Tumor Determinants of Response to CAR-T Therapy in Relapsed or Refractory Mantle Cell Lymphoma

Background: While complete response rates to CD19-directed chimeric antigen receptor T-cell (CAR-T) therapy in relapsed or refractory (R/R) mantle cell lymphoma (MCL) exceed 70%, a substantial proportion of patients’ (pts) disease will ultimately relapse. Biomarkers are urgently needed to inform resistance mechanisms and identify pts at risk for poor outcomes in this setting. It remains unclear whether traditional histological, cytogenetic, and genomic features that predict outcomes with frontline chemoimmunotherapy and other agents in MCL can serve as informative biomarkers in the CAR-T setting. Therefore, we conducted a multicenter retrospective analysis to evaluate molecular and patient-level factors influencing response and survival in pts with R/R MCL receiving CD19 CAR-T.

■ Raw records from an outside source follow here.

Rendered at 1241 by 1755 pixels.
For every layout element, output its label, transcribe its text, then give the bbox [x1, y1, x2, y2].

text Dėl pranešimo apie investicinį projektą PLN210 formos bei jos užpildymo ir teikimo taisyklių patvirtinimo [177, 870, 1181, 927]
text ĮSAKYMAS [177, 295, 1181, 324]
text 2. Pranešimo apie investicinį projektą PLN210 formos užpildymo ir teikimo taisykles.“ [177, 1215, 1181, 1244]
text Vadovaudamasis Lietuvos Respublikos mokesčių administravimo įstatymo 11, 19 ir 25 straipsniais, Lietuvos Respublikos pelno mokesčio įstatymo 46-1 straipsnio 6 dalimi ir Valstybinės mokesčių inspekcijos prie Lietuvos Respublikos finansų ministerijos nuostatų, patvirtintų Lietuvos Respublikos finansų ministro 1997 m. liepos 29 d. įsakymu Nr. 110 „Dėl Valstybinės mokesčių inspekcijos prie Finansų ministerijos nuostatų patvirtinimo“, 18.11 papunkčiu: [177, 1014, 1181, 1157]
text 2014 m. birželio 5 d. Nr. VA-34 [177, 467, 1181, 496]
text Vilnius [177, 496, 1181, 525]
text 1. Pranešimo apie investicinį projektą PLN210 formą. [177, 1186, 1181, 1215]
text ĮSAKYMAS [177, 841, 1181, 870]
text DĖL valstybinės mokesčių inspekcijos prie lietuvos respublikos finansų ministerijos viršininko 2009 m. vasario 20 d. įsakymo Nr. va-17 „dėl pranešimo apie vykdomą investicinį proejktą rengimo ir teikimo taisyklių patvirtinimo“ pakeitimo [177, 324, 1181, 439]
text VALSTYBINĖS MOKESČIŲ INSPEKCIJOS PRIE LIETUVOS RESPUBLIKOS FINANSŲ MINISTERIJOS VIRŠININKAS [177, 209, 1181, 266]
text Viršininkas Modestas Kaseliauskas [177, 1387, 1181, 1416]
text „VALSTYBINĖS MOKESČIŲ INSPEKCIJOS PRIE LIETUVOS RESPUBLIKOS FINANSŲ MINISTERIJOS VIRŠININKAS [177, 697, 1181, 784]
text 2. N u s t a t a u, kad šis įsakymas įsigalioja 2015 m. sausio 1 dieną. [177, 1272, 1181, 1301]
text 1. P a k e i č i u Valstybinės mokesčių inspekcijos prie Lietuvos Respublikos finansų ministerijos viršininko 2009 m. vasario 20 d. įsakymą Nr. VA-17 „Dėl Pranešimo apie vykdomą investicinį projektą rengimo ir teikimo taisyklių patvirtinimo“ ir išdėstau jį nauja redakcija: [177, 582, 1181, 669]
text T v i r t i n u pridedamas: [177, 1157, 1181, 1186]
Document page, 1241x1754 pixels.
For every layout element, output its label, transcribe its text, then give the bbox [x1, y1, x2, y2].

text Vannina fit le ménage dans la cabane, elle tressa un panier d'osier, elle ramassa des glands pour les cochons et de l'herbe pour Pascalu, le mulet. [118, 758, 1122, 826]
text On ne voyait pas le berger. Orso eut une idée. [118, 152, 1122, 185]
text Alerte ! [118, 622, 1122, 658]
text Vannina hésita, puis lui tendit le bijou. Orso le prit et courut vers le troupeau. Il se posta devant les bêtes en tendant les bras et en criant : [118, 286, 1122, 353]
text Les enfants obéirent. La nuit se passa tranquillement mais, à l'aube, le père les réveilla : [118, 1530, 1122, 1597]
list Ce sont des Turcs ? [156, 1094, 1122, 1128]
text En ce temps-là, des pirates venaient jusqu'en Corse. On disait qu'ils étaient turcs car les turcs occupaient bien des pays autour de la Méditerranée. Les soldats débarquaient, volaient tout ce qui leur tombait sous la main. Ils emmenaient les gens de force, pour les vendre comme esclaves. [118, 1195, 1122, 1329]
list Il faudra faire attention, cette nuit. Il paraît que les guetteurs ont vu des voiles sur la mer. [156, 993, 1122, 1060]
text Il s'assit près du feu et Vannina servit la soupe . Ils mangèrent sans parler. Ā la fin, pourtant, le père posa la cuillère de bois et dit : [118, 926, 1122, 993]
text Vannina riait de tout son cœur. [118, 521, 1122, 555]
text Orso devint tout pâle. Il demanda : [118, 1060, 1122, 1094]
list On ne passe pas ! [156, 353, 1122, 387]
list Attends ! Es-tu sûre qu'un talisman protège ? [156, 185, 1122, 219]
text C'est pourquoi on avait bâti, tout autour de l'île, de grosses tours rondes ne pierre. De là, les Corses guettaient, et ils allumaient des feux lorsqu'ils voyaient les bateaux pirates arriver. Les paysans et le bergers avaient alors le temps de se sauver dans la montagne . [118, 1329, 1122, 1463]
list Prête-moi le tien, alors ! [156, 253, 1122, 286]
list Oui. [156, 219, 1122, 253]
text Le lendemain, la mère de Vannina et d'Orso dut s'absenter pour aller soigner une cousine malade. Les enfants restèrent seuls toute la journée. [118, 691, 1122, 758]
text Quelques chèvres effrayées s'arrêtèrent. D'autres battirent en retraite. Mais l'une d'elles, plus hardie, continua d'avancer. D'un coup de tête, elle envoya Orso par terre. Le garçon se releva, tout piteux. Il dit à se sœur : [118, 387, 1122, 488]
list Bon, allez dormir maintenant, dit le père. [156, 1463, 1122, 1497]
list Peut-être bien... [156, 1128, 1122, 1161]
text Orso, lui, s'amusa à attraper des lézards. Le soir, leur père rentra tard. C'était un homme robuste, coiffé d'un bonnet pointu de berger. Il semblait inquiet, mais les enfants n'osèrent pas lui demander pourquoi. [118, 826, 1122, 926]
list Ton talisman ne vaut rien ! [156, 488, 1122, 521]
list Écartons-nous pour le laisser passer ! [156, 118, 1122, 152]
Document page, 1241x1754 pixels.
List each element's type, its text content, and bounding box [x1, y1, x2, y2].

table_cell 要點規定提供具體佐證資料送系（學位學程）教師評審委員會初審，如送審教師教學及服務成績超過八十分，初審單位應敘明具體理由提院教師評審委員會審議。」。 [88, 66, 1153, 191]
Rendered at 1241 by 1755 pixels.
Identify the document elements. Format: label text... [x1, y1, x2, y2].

Methods: In this international multicenter retrospective study, we included pts with R/R MCL treated with autologous CD19-directed CAR-T therapies. Comprehensive patient-, disease-, and treatment-related data were collected. Pre-CAR-T tumor genomic data gathered from targeted next-generation sequencing panels were available for a subset of pts. We evaluated the association between tumor features (histology, cytogenetics, and genomics) and CAR-T response using univariable logistic regression models. We used Cox regression models to analyze the relationship between predictive features and overall survival (OS) and progression-free survival (PFS) and Fisher's exact test between TP53 mutations and response.

Results: We included 88 pts from 5 international centers with a median age at infusion of 66 years (range 36-86). Brexu-cel was the predominant product (N=57) followed by liso-cel (N=21) and a point-of-care CD19 CAR-T product (N=10) with a CD28 costimulatory domain (Kedmi et al., JTCT 2022). Most pts (58%) received ≤3 lines of therapy prior to CAR-T.

High-risk disease features were frequent in the population; 46% had blastoid/pleomorphic morphology, 68% had K67 ≥50%, and 54% had high risk MIPIb (54%) at apheresis. Deletion 17p was observed in 19/60 (32%) pts and P53 was detected by immunohistochemistry in 32/56 (57%) pts. Among pts with available pre-CAR-T tumor NGS testing, the most frequent mutations were TP53 (28/52, 54%) and ATM (13/50, 26%). CDKN2A alterations were detected in 5/52 pts.

Our cohort had high overall response (86%) and CR rates (82%), comparable to results in the pivotal CAR-T MCL clinical trials. Grade ≥3 cytokine release syndrome and neurotoxicity occurred in 10% and 19% of patients, respectively.

With a median follow-up of 18 months (IQR 7.8-28.1), 1-year OS and PFS were 64% (95% CI: 54-77%) and 59% (95% CI: 48-72%), respectively. Blastoid/pleomorphic morphology, Ki67 > median of 60%, P53 expression (any percentage), SOX11 expression, deletion(17p), MIBIb group at apheresis, and LDH before lymphodepletion were not associated with OS or PFS from time of infusion.

In the subset of pts with NGS testing, TP53 and ATM alterations lacked significant association with these outcomes. For example, 2-year PFS differed by TP53 mutation status (52% vs. 39%), but this difference was not statistically significant. Of the features evaluated, only receipt of bridging therapy (66% of pts) was associated with inferior PFS (HR 2.39, 95% CI: 1.12-5.03) and OS (HR 2.16, 95% CI: 1.01-4.63). Additionally, TP53-mutated MCL was associated with a lower CR rate that did not meet statistical significance (96% vs. 74%, P = 0.053).

Discussion: In this comprehensive, multicenter/multinational dataset derived predominantly from pts treated in non-trial settings, molecular features traditionally associated with inferior outcomes in MCL did not significantly influence response or survival in pts with R/R MCL treated with CD19-CAR-T. Our findings, which warrant confirmation in larger genomically characterized cohorts, highlight the utility of CAR-T even in pts with high-risk MCL features. These data also underscore the pressing need for identifying novel biomarkers to inform on resistance mechanisms and predict treatment success. Data from additional patients will be incorporated if this work is selected for presentation at the meeting.